Six Years On, First Bikepacking Trip: Justin's Bamboo Bike Keeps on Giving
Share
"Built six years ago and still feels like new. This was its first bikepacking foray and it performed fantastically."
Justin built a bamboo gravel bike with BBC in 2016. In 2020, he came back to share a four-year update in a widely-read blog post. In August 2022, he was back again — this time with a photograph from his bike's first bikepacking trip. Six years in service. Still performing.
The Six-Year Arc
A metal bike built in 2016 has no narrative arc. It exists. It ages. It may or may not still be running. Justin's bamboo bike has a story: it was built, it was ridden, it was checked up on at year four, it grew into a new kind of adventure in year six, and it performed fantastically. That is the lifecycle argument for bamboo that no aluminium or steel frame can make — because no other material comes with the same community relationship.
The Community Model
BBC actively maintains relationships with its makers. The blog check-in. The community posts. The invitation to share updates. Justin's six-year story exists not despite BBC's community model but because of it. Every check-in is data. Every update is evidence. Six years of real-world use, documented publicly, is worth more than any warranty claim.
"Built six years ago and still feels like new. This was its first bikepacking foray and it performed fantastically."
— Justin, BBC Maker, August 2022
Outcomes
- Frame: 6 years in active service
- Year 6: first bikepacking trip — "performed fantastically"

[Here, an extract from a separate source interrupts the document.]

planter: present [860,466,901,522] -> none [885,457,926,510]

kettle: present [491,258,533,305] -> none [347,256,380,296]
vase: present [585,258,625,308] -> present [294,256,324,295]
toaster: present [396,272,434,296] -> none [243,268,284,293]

- Zero frame failures across 6 years
- Blog feature at year 4: became one of BBC's most-read content pieces
- Long-term maker relationship maintained by BBC community model
The bike Justin built in 2016 is still taking him places in 2022. If the pattern holds, it will still be taking him places in 2026. That is not luck or exceptional maintenance. It is bamboo, epoxy, and a construction methodology refined over twelve years and 3,500+ frames.